Records for this exercise section start

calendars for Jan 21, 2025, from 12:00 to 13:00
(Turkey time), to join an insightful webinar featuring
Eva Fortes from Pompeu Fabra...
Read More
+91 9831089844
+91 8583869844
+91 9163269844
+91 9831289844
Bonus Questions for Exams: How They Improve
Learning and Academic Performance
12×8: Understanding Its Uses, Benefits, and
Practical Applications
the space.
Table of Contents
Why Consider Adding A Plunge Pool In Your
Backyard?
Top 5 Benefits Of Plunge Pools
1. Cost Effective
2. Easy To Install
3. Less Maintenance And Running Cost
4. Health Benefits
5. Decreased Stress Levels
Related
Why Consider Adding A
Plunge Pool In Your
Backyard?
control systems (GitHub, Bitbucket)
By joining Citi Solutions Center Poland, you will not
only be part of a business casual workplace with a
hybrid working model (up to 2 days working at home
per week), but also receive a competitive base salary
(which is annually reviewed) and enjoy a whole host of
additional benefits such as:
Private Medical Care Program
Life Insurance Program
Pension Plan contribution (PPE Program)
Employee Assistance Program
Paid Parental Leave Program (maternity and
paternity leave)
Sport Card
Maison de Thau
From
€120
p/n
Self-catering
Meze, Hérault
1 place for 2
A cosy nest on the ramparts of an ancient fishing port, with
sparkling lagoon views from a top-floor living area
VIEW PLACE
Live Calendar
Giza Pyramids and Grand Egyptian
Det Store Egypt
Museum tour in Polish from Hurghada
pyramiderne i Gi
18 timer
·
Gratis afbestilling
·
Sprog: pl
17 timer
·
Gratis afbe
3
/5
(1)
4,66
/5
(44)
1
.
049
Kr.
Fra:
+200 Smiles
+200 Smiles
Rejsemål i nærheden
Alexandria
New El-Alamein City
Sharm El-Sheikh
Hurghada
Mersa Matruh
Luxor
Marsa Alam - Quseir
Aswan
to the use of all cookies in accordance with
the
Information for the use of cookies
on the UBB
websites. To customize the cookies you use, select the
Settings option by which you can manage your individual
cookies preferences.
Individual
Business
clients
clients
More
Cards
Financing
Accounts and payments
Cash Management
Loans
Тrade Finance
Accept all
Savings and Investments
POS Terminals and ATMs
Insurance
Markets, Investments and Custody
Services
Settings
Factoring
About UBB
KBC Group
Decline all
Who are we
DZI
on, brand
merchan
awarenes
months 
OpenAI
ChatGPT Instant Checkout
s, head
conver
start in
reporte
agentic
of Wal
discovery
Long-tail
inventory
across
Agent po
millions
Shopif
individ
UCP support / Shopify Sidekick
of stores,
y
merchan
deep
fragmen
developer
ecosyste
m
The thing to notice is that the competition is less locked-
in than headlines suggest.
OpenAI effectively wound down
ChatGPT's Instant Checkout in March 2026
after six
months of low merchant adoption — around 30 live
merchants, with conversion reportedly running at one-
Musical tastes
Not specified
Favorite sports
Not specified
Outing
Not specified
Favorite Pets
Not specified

Records for this exercise section end

- **To do**
Each entry in the data should be restated exactly as it was written.

- **Exercise result**
calendars for Jan 21, 2025, from 12:00 to 13:00
(Turkey time), to join an insightful webinar featuring
Eva Fortes from Pompeu Fabra...
Read More
+91 9831089844
+91 8583869844
+91 9163269844
+91 9831289844
Bonus Questions for Exams: How They Improve
Learning and Academic Performance
12×8: Understanding Its Uses, Benefits, and
Practical Applications
the space.
Table of Contents
Why Consider Adding A Plunge Pool In Your
Backyard?
Top 5 Benefits Of Plunge Pools
1. Cost Effective
2. Easy To Install
3. Less Maintenance And Running Cost
4. Health Benefits
5. Decreased Stress Levels
Related
Why Consider Adding A
Plunge Pool In Your
Backyard?
control systems (GitHub, Bitbucket)
By joining Citi Solutions Center Poland, you will not
only be part of a business casual workplace with a
hybrid working model (up to 2 days working at home
per week), but also receive a competitive base salary
(which is annually reviewed) and enjoy a whole host of
additional benefits such as:
Private Medical Care Program
Life Insurance Program
Pension Plan contribution (PPE Program)
Employee Assistance Program
Paid Parental Leave Program (maternity and
paternity leave)
Sport Card
Maison de Thau
From
€120
p/n
Self-catering
Meze, Hérault
1 place for 2
A cosy nest on the ramparts of an ancient fishing port, with
sparkling lagoon views from a top-floor living area
VIEW PLACE
Live Calendar
Giza Pyramids and Grand Egyptian
Det Store Egypt
Museum tour in Polish from Hurghada
pyramiderne i Gi
18 timer
·
Gratis afbestilling
·
Sprog: pl
17 timer
·
Gratis afbe
3
/5
(1)
4,66
/5
(44)
1
.
049
Kr.
Fra:
+200 Smiles
+200 Smiles
Rejsemål i nærheden
Alexandria
New El-Alamein City
Sharm El-Sheikh
Hurghada
Mersa Matruh
Luxor
Marsa Alam - Quseir
Aswan
to the use of all cookies in accordance with
the
Information for the use of cookies
on the UBB
websites. To customize the cookies you use, select the
Settings option by which you can manage your individual
cookies preferences.
Individual
Business
clients
clients
More
Cards
Financing
Accounts and payments
Cash Management
Loans
Тrade Finance
Accept all
Savings and Investments
POS Terminals and ATMs
Insurance
Markets, Investments and Custody
Services
Settings
Factoring
About UBB
KBC Group
Decline all
Who are we
DZI
on, brand
merchan
awarenes
months 
OpenAI
ChatGPT Instant Checkout
s, head
conver
start in
reporte
agentic
of Wal
discovery
Long-tail
inventory
across
Agent po
millions
Shopif
individ
UCP support / Shopify Sidekick
of stores,
y
merchan
deep
fragmen
developer
ecosyste
m
The thing to notice is that the competition is less locked-
in than headlines suggest.
OpenAI effectively wound down
ChatGPT's Instant Checkout in March 2026
after six
months of low merchant adoption — around 30 live
merchants, with conversion reportedly running at one-
Musical tastes
Not specified
Favorite sports
Not specified
Outing
Not specified
Favorite Pets
Not specified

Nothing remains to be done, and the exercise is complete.